(Entries supplied)
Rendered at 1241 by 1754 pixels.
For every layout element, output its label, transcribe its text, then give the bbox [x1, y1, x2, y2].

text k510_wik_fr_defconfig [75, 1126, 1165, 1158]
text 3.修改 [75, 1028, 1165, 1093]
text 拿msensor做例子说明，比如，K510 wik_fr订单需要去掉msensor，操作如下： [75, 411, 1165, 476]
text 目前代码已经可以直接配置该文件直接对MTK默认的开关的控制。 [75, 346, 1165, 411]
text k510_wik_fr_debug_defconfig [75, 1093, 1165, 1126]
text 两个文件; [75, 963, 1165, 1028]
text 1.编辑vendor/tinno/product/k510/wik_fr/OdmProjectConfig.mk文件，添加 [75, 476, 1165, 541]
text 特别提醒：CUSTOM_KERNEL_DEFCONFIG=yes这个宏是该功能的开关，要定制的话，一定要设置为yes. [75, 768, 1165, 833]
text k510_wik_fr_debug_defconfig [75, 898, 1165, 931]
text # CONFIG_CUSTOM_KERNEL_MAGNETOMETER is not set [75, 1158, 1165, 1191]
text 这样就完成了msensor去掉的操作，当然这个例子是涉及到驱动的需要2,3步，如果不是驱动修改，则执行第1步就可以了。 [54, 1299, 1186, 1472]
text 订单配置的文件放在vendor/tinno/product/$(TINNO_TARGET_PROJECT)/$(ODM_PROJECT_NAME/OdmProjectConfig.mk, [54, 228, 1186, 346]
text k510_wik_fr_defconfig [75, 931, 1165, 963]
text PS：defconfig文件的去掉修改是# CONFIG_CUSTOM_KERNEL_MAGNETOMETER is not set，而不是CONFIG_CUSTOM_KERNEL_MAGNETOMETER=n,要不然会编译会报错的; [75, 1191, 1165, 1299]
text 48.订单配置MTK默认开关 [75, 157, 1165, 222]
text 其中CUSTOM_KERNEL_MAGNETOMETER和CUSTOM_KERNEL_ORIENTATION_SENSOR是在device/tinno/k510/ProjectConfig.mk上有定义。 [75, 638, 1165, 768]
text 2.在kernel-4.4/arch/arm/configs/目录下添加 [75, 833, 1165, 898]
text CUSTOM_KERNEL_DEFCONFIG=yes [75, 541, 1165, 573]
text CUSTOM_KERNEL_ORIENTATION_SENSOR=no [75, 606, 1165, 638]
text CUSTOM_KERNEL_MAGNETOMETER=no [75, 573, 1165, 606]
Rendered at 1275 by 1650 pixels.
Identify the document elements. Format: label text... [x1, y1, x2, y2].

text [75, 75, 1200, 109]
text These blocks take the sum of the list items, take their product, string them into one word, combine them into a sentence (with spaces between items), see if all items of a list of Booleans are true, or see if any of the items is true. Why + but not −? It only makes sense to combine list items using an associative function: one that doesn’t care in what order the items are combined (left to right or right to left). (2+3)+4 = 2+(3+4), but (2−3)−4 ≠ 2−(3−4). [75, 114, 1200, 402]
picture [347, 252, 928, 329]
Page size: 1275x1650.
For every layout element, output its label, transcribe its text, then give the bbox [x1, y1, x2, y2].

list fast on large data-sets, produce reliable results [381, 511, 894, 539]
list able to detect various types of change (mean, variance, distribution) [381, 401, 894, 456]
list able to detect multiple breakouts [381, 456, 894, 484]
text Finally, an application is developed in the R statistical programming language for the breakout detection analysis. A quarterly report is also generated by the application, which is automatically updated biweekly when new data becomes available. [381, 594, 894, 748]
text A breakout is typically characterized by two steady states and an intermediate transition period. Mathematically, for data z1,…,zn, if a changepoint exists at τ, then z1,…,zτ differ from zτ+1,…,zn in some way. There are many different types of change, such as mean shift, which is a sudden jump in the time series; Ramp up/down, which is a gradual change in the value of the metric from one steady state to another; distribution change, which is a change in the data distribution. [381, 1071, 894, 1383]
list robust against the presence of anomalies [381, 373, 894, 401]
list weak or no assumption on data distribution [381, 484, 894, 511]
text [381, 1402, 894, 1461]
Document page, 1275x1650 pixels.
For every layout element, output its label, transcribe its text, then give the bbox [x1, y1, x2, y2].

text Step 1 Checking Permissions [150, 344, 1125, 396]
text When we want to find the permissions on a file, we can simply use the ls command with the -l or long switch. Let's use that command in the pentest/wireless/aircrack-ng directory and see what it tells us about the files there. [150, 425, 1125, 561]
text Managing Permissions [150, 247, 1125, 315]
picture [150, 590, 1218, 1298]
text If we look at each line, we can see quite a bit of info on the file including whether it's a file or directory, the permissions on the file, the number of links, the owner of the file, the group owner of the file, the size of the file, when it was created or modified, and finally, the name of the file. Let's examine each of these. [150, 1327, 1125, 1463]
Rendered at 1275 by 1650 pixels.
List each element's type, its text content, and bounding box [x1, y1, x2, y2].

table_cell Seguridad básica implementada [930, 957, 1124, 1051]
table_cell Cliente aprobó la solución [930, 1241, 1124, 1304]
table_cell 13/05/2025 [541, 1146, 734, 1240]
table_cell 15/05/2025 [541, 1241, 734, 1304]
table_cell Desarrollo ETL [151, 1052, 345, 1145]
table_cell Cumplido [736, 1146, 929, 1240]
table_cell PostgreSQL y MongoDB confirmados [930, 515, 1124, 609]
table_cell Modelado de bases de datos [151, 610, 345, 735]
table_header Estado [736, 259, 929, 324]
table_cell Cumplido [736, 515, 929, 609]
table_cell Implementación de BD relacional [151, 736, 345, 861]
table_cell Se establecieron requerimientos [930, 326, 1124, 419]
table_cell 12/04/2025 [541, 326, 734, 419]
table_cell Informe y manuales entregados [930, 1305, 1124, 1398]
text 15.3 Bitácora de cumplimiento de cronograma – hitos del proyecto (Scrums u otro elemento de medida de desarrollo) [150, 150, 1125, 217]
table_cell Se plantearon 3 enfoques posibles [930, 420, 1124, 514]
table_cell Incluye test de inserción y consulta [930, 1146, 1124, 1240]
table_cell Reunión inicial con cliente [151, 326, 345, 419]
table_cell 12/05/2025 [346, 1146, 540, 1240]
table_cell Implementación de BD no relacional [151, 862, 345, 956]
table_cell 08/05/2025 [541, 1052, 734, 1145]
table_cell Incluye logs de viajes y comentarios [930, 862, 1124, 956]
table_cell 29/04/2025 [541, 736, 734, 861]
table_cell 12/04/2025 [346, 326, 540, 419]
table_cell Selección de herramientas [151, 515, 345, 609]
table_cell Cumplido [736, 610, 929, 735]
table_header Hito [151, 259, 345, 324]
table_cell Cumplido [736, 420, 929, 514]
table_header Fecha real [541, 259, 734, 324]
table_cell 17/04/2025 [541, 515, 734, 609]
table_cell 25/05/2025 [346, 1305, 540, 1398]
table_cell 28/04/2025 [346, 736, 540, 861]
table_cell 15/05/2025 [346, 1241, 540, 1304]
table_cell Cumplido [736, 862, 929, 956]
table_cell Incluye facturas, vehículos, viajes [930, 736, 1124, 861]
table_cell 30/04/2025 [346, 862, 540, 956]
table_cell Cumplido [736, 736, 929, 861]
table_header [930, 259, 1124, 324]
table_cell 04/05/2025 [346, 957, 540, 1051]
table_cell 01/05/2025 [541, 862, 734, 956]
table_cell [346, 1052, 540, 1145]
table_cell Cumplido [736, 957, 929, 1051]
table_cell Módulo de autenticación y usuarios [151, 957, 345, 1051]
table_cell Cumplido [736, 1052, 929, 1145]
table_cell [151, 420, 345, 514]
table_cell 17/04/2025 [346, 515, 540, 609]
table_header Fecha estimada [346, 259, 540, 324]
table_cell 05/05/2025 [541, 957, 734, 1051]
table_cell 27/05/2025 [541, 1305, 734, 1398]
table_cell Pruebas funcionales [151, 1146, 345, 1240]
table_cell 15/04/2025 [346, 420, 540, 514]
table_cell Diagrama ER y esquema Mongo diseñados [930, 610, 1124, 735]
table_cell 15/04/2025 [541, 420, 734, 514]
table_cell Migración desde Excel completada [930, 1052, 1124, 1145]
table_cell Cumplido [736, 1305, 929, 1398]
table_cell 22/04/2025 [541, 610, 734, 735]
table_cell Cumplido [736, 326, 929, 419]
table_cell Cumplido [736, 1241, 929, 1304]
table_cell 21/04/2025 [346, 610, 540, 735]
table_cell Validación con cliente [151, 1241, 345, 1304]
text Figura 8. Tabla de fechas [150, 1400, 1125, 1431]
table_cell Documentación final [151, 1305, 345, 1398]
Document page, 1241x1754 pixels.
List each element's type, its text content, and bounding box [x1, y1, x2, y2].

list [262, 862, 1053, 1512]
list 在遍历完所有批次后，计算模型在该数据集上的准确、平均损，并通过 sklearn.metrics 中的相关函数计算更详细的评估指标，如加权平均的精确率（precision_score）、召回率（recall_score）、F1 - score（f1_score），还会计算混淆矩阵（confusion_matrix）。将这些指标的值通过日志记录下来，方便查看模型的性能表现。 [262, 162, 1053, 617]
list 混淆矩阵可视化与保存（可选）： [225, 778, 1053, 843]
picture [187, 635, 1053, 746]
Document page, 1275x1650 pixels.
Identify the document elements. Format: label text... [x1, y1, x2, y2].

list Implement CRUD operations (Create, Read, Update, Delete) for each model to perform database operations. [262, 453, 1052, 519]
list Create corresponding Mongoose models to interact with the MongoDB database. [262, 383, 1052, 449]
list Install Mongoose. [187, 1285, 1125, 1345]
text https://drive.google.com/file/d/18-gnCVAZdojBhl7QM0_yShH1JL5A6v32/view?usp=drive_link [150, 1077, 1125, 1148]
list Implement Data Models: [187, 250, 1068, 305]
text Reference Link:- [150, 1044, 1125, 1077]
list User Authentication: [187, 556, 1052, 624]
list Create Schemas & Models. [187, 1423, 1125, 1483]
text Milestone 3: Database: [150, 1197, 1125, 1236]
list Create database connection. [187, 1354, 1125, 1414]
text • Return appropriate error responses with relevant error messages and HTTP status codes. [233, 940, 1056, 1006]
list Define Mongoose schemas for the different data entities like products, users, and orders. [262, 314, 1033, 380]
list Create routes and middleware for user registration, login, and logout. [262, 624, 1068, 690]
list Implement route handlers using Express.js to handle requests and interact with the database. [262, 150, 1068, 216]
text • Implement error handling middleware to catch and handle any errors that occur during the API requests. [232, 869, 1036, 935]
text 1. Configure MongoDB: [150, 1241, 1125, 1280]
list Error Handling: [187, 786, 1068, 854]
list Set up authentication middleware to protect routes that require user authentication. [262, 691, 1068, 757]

(What is expected) Look through the records for the word "interact". Every line that has it should be copied.

(Answer to the exercise)
list Create corresponding Mongoose models to interact with the MongoDB database. [262, 383, 1052, 449]
list Implement route handlers using Express.js to handle requests and interact with the database. [262, 150, 1068, 216]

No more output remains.